PROBLEM 1 -
According to the study summary below, what is the name of the new software-based method for correcting NMR frequencies?

PASSAGE SHOWN -
= Beginning of Section =
Purpose of the Study:

  • To develop a faster version of the PANACEA NMR experiment, named fast-PANACEA.
  • To improve the efficiency of molecular structure elucidation using NMR spectroscopy.
  • To introduce a novel stabilization technique for NMR measurements.

Main Methods:

  • The fast-PANACEA experiment employs two novel schemes to accelerate data acquisition.
  • Scheme 1 utilizes selective radiofrequency pulses on double-quantum coherence, encoded with Hadamard matrices for faster spectral decoding.
  • Scheme 2 leverages multiple aliasing in the evolution dimension.
  • A new software-based stabilization method, i-lock, is introduced to correct NMR frequencies.

Main Results:

  • Significant speed improvements were achieved in NMR measurements using both fast-PANACEA schemes.
  • Measurements on menthol and cholesterol samples demonstrated the effectiveness of the accelerated techniques.
  • The i-lock system enables measurements on neat liquids, eliminating the need for deuterated solvents.

Conclusions:

  • Fast-PANACEA offers a substantial acceleration of NMR experiments for molecular structure determination.
  • The developed techniques provide a more efficient route to analyzing small molecules.
  • The i-lock stabilization scheme broadens the applicability of NMR spectroscopy to various sample types.
= End of Section =
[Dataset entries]
= Beginning of Section =
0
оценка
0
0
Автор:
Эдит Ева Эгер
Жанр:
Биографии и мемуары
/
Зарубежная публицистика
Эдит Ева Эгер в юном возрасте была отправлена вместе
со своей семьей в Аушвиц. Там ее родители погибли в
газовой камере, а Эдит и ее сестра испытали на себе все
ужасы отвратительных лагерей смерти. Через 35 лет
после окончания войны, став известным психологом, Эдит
= End of Section =
= Beginning of Section =
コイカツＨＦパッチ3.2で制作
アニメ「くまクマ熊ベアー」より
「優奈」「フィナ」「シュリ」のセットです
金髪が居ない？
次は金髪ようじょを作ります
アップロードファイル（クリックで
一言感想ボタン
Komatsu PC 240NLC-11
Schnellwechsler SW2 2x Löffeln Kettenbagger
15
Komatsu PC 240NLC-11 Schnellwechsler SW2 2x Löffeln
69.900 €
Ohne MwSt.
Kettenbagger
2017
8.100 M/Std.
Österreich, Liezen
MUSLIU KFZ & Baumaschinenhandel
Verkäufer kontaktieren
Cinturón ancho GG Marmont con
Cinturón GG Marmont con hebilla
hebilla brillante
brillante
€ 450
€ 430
= End of Section =
PROBLEM 2 -
In the listing above, reproduce only the lines between the one holding "コイカツＨＦパッチ3.2で制作" and the one holding "8.100 M/Std.", inclusive, with "Kettenbagger" changed to "Raupenbagger" everywhere it occurs and everything else left unchanged.

TASK OUTPUT 1 -
i-lock

TASK OUTPUT 2 -
コイカツＨＦパッチ3.2で制作
アニメ「くまクマ熊ベアー」より
「優奈」「フィナ」「シュリ」のセットです
金髪が居ない？
次は金髪ようじょを作ります
アップロードファイル（クリックで
一言感想ボタン
Komatsu PC 240NLC-11
Schnellwechsler SW2 2x Löffeln Raupenbagger
15
Komatsu PC 240NLC-11 Schnellwechsler SW2 2x Löffeln
69.900 €
Ohne MwSt.
Raupenbagger
2017
8.100 M/Std.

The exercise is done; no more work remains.